> _THE PROBLEM_:
Include only the line with "- ![alt text](image/Practical4_pict3.jpg)" and the lines after it, each reproduced exactly as it stands in the entries below.

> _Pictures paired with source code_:
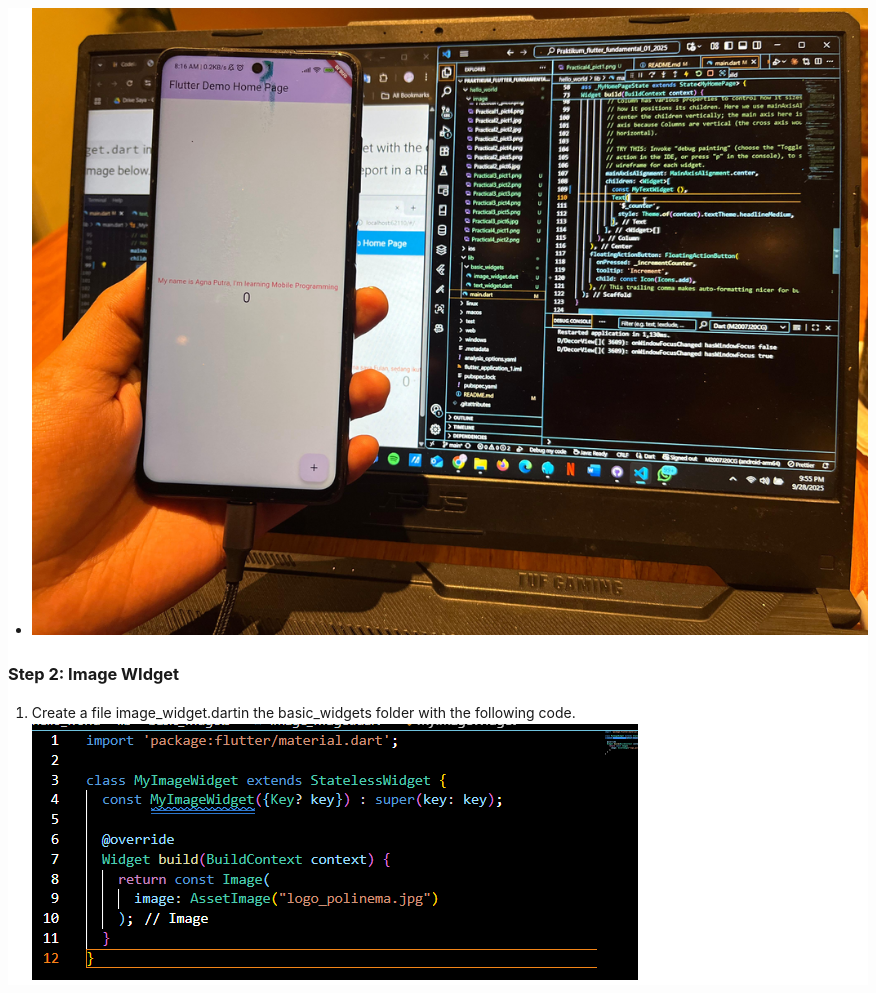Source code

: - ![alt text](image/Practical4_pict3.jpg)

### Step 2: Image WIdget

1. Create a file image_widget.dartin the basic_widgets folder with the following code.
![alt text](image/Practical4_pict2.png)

> _EXERCISE OUTPUT_:
: - ![alt text](image/Practical4_pict3.jpg)

### Step 2: Image WIdget

1. Create a file image_widget.dartin the basic_widgets folder with the following code.
![alt text](image/Practical4_pict2.png)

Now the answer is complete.